Kirkus Reviews Starred Review: Memoirs of a Tortoise
Memoirs of a Tortoise, Written by Devin Scillian & Illustrated by Tim Bowers
A tortoise reflects on a year in its life. Oliver is an 80-year-old tortoise and lives in a sunny, flowery, tropical-looking landscape with his “pet” white human, Ike, who’s also 80. The two are dear friends, and Oliver reflects on how he and Ike love each other and how they have their comfortable daily routines (“Oliver, fetch” says Ike, and they both laugh). But one day Ike is gone, and Oliver, saddened, makes the trek (10 gardens away) to talk with his 137-year-old mother. This gentle, poignant, and humorous story presents the themes of friendship, loss, and appreciation of life’s moments from refreshingly different perspectives: narratively from Oliver’s point of view and visually from the low vantage afforded by Oliver’s stature. Both work wonderfully.
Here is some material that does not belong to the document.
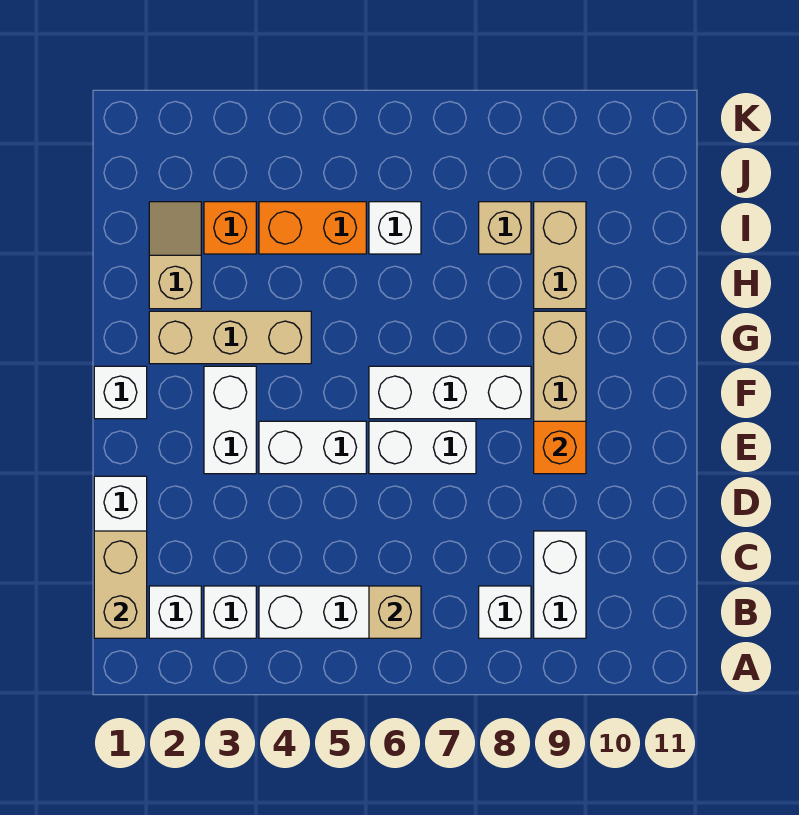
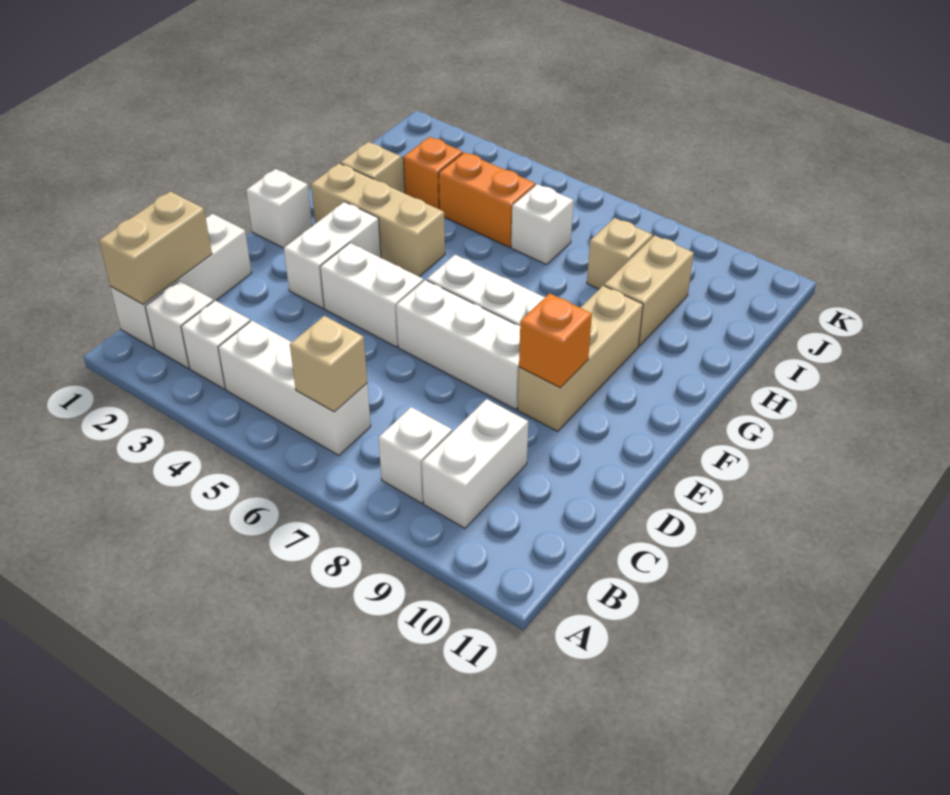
white 1x2 brick [369,421,476,474] -> white 1x3 brick [396,280,520,409]

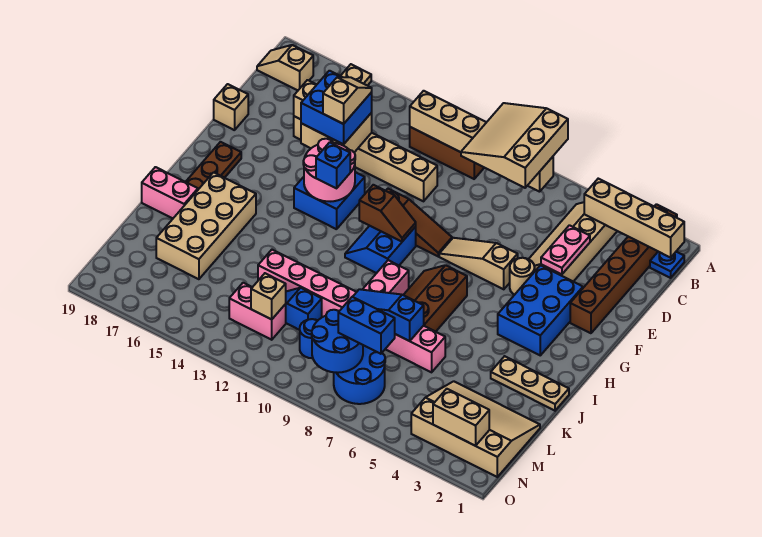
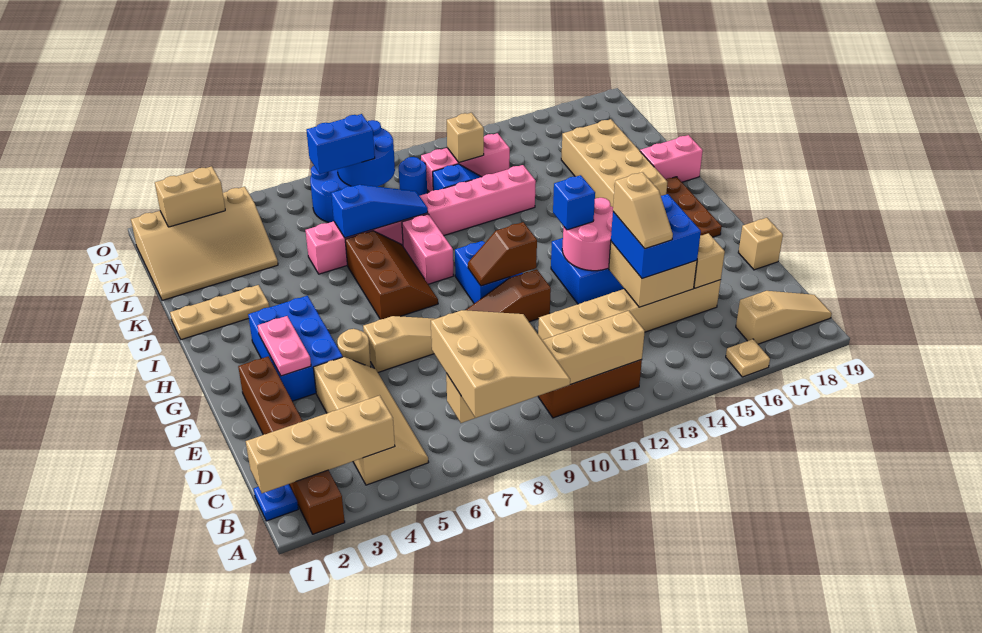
tan 1x2 slope [257,45,313,90] -> tan 1x3 slope [736,291,832,344]
pink 1x2 plate [541,225,590,275] -> pink 1x2 plate moved to [258,316,311,376]
pink 1x2 brick [229,283,286,340] -> pink 1x3 brick [421,133,510,192]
The story is both heart-rending and uplifting as Oliver leads readers on a tortoise-speed journey of his quiet moments in the garden and his graceful acceptance of change. It’s also terribly funny in its memoir aspect (“A banana for dinner”) and in the speed (or lack thereof) of Oliver’s journey to see his mother. Bowers’ vibrantly colorful illustrations bring the Florida-like landscape to life with full-bleed single-page– and double-page–spread illustrations while the choice to use an illustrative perspective mainly from Oliver’s close-to-the-ground view gives readers a strong sense of being right there. An unusual and wonderful gem.